Collaborative Agents for Automated Program Repair in Ruby
Nikta Akbarpour, Mahdieh Sadat Benis, Fatemeh Hendijani Fard, Ali Ouni, Mohamed Aymen Saied
TL;DR
The paper addresses the need for efficient automated program repair in underrepresented languages by introducing RAMP, a Ruby-focused, multi-agent APR framework that iteratively refines fixes through feedback-driven collaboration among agents. RAMP formalizes APR as a loop with problem context, generated tests, candidate repairs, and execution feedback, enabling targeted improvements without large multilingual repair databases or fine-tuning. Key contributions include a formal objective with an iterative five-step workflow, ablation studies highlighting the importance of test generation and reflection, and open-source replication materials; results show state-of-the-art performance on the Ruby subset of XCodeEval with a pass@1 of $67.0\%$, converging within five iterations. The framework demonstrates strong practicality, achieving robust repair across common error types (WRONG_ANSWER, COMPILATION_ERROR, RUNTIME_ERROR) and offering insights into multi-agent collaboration for debugging in under-studied languages. Overall, RAMP extends LLM-based debugging toward Ruby, offering a scalable, efficient path for automated repair in real-world web development contexts.
Abstract
Automated Program Repair (APR) has advanced rapidly with Large Language Models (LLMs), but most existing methods remain computationally expensive, and focused on a small set of languages.
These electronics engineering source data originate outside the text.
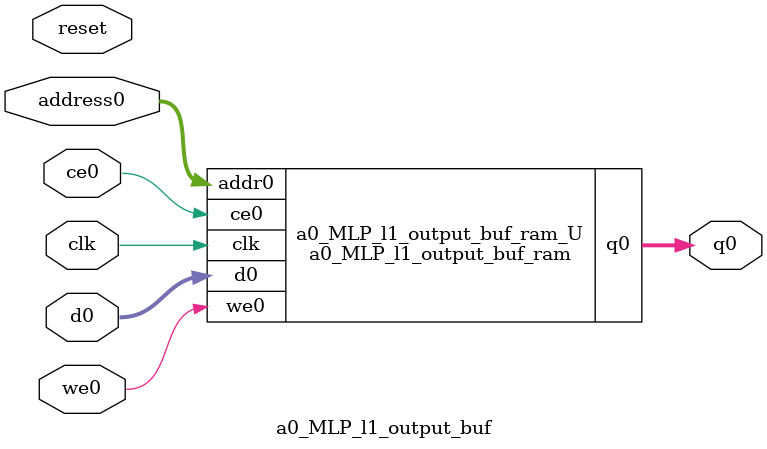
<source format=v>
`timescale 1 ns / 1 ps
module a0_MLP_l1_output_buf_ram (addr0, ce0, d0, we0, q0,  clk);

parameter DWIDTH = 5;
parameter AWIDTH = 7;
parameter MEM_SIZE = 100;

input[AWIDTH-1:0] addr0;
input ce0;
input[DWIDTH-1:0] d0;
input we0;
output reg[DWIDTH-1:0] q0;
input clk;

(* ram_style = "distributed" *)reg [DWIDTH-1:0] ram[0:MEM_SIZE-1];




always @(posedge clk)  
begin 
    if (ce0) 
    begin
        if (we0) 
        begin 
            ram[addr0] <= d0; 
        end 
        q0 <= ram[addr0];
    end
end


endmodule

`timescale 1 ns / 1 ps
module a0_MLP_l1_output_buf(
    reset,
    clk,
    address0,
    ce0,
    we0,
    d0,
    q0);

parameter DataWidth = 32'd5;
parameter AddressRange = 32'd100;
parameter AddressWidth = 32'd7;
input reset;
input clk;
input[AddressWidth - 1:0] address0;
input ce0;
input we0;
input[DataWidth - 1:0] d0;
output[DataWidth - 1:0] q0;



a0_MLP_l1_output_buf_ram a0_MLP_l1_output_buf_ram_U(
    .clk( clk ),
    .addr0( address0 ),
    .ce0( ce0 ),
    .we0( we0 ),
    .d0( d0 ),
    .q0( q0 ));

endmodule


</source>
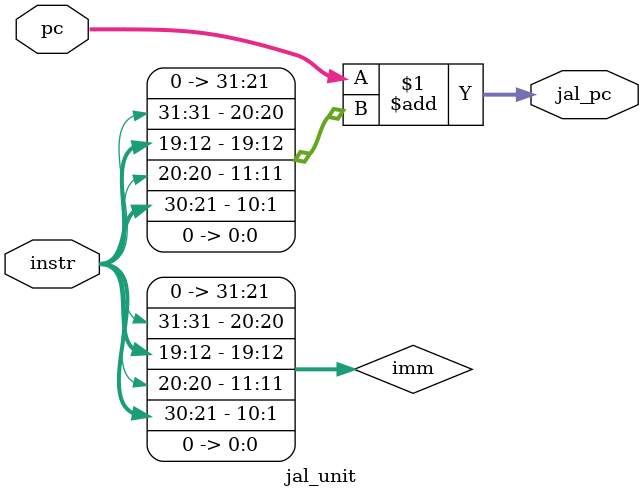
<source format=v>
module jal_unit(
    input [31:0] instr,
    input [31:0] pc,
    output [31:0] jal_pc
);
    wire [31:0] imm;
    assign imm =
	{11'b0,
    instr[31],
	instr[19:12],
	instr[20],
	instr[30:21],
	1'b0};
    assign jal_pc = pc + imm;
endmodule

</source>
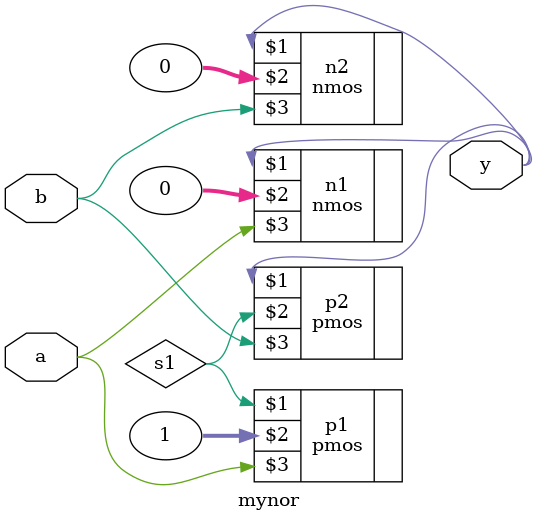
<source format=v>
module mynor (y,a,b);

input a,b;
output y;
wire y,s1;

pmos p1 (s1,1,a);
pmos p2 (y,s1,b);
nmos n1 (y,0,a);
nmos n2 (y,0,b);


endmodule
</source>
Ruby, despite its widespread use in web development and the persistent challenges faced by its developers, has received little attention in APR research. In this paper, we introduce RAMP, a novel lightweight framework that formulates program repair as a feedback-driven, iterative process for Ruby. RAMP employs a team of collaborative agents that generate targeted tests, reflect on errors, and refine candidate fixes until a correct solution is found. Unlike prior approaches, RAMP is designed to avoid reliance on large multilingual repair databases or costly fine-tuning, instead operating directly on Ruby through lightweight prompting and test-driven feedback. Evaluation on the XCodeEval benchmark shows that RAMP achieves a pass@1 of 67% on Ruby, outper-forming prior approaches. RAMP converges quickly within five iterations, and ablation studies confirm that test generation and self-reflection are key drivers of its performance. Further analysis shows that RAMP is particularly effective at repairing wrong answers, compilation errors, and runtime errors. Our approach provides new insights into multi-agent repair strategies, and establishes a foundation for extending LLM-based debugging tools to under-studied languages.